§ **CONSIGNE A**
Renvoyez tel quel le passage de l'extrait qui commence par les mots contenant « Initié par des » et finit par « cette sombre période. ».
§ **CONSIGNE B**
D'après l'extrait, quels Départements soutiennent le programme collectif de recherche ?

§ **EXTRAIT**
Initié par des chercheurs de la direction régionale des affaires culturelles de Normandie, du Centre de recherche d’histoire quantitative de l'université de Caen, de l'Institut national de recherches archéologiques préventives (Inrap), et soutenu par les Départements du Calvados et de la Manche, ainsi que par le Conseil Régional de Normandie, le programme collectif de recherche (PCR) vise à inventorier de manière exhaustive les vestiges de la Seconde Guerre mondiale en Normandie. Si les ouvrages allemands du Mur de l'Atlantique font prioritairement l’objet d’un travail intensif, ce programme vise aussi à relever les traces des infrastructures laissées par les Alliés lors de la libération de la Normandie, mais aussi celles qui témoignent de la vie des civils lors de cette sombre période.

§ **LIGNES BRUTES**
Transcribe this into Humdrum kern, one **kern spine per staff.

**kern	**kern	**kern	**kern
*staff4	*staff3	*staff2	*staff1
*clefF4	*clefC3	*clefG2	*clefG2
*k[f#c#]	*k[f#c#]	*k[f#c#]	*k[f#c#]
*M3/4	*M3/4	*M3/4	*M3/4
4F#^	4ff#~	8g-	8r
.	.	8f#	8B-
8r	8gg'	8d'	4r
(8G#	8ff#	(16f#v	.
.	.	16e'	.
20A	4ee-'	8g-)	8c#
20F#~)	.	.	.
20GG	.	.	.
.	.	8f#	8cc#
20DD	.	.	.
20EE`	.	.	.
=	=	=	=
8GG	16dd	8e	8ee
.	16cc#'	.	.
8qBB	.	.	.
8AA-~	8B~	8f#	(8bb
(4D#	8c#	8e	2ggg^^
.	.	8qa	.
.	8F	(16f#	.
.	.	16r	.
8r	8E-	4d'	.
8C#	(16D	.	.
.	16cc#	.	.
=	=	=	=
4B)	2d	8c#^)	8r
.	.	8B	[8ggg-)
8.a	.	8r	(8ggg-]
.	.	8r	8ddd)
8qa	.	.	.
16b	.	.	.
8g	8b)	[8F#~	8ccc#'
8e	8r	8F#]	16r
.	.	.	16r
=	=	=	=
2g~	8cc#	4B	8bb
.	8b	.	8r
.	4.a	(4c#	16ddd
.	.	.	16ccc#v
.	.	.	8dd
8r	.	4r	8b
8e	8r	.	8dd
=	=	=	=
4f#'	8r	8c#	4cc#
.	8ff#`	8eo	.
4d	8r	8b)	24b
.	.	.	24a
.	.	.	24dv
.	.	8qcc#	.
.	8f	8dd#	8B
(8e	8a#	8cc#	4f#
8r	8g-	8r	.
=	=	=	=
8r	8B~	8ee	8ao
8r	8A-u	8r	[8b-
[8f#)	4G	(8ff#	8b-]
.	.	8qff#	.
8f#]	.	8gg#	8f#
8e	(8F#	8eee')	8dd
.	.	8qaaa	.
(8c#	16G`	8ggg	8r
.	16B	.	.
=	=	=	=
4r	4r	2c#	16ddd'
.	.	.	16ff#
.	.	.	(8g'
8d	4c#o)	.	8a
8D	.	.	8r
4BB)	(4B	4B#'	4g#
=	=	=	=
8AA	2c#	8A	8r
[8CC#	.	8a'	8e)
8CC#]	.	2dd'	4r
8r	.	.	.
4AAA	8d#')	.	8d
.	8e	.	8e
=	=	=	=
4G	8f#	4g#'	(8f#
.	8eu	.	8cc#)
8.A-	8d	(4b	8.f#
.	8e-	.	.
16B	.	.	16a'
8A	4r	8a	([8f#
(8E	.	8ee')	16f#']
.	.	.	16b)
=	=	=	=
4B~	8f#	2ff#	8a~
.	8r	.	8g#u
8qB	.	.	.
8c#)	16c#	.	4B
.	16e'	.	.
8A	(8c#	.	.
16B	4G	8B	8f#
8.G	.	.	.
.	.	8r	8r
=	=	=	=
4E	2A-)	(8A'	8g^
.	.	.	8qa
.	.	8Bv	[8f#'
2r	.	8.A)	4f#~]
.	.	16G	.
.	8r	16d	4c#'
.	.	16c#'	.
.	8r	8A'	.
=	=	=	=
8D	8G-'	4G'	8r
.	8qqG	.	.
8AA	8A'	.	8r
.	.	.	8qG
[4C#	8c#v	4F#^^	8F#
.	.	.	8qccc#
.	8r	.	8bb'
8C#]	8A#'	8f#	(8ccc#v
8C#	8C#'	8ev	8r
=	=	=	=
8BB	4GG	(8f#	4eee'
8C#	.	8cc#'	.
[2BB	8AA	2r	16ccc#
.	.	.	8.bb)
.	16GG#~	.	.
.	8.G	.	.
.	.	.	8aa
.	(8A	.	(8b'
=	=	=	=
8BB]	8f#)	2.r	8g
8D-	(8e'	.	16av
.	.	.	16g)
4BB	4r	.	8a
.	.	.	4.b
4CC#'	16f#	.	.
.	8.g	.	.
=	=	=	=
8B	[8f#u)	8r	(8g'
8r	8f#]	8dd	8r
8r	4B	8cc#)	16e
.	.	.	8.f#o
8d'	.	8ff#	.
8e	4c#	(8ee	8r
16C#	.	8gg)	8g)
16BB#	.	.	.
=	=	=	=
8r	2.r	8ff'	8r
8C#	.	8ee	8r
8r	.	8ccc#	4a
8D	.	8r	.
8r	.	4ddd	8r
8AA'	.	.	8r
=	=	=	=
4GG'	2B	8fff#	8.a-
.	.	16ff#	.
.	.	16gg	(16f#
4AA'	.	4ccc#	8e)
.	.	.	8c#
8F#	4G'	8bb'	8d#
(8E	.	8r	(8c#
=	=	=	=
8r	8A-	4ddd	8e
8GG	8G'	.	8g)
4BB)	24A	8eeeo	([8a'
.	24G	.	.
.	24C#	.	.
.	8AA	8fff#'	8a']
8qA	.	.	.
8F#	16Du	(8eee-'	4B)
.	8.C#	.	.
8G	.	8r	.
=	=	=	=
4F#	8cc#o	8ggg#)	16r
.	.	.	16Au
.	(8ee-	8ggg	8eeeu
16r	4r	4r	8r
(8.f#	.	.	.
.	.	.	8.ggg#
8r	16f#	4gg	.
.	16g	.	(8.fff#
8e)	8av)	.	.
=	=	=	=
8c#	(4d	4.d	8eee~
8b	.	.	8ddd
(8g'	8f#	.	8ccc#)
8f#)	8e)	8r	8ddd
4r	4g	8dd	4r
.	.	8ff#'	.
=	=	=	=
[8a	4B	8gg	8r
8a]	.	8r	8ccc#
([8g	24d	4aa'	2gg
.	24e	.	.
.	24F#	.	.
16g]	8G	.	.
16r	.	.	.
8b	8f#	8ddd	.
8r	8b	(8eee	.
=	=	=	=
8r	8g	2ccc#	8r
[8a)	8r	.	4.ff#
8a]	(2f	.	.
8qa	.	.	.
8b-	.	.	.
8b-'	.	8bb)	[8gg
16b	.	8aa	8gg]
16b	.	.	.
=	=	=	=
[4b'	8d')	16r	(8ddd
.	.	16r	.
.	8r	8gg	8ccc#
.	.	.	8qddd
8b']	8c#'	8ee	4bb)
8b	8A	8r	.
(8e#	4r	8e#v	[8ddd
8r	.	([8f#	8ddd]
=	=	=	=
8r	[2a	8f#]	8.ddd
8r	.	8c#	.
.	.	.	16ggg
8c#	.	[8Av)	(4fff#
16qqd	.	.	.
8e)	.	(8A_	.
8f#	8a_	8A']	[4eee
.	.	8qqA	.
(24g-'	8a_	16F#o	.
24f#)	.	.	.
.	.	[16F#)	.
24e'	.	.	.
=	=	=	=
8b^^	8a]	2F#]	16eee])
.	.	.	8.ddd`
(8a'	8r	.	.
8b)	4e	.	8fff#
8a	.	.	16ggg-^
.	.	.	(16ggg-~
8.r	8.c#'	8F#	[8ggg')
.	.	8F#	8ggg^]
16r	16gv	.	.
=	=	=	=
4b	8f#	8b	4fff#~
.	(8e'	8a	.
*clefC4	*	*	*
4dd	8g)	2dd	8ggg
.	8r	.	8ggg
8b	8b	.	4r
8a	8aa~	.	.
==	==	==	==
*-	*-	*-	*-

§ **RÉPONSE A**
Initié par des chercheurs de la direction régionale des affaires culturelles de Normandie, du Centre de recherche d’histoire quantitative de l'université de Caen, de l'Institut national de recherches archéologiques préventives (Inrap), et soutenu par les Départements du Calvados et de la Manche, ainsi que par le Conseil Régional de Normandie, le programme collectif de recherche (PCR) vise à inventorier de manière exhaustive les vestiges de la Seconde Guerre mondiale en Normandie. Si les ouvrages allemands du Mur de l'Atlantique font prioritairement l’objet d’un travail intensif, ce programme vise aussi à relever les traces des infrastructures laissées par les Alliés lors de la libération de la Normandie, mais aussi celles qui témoignent de la vie des civils lors de cette sombre période.

§ **RÉPONSE B**
Les Départements du Calvados et de la Manche.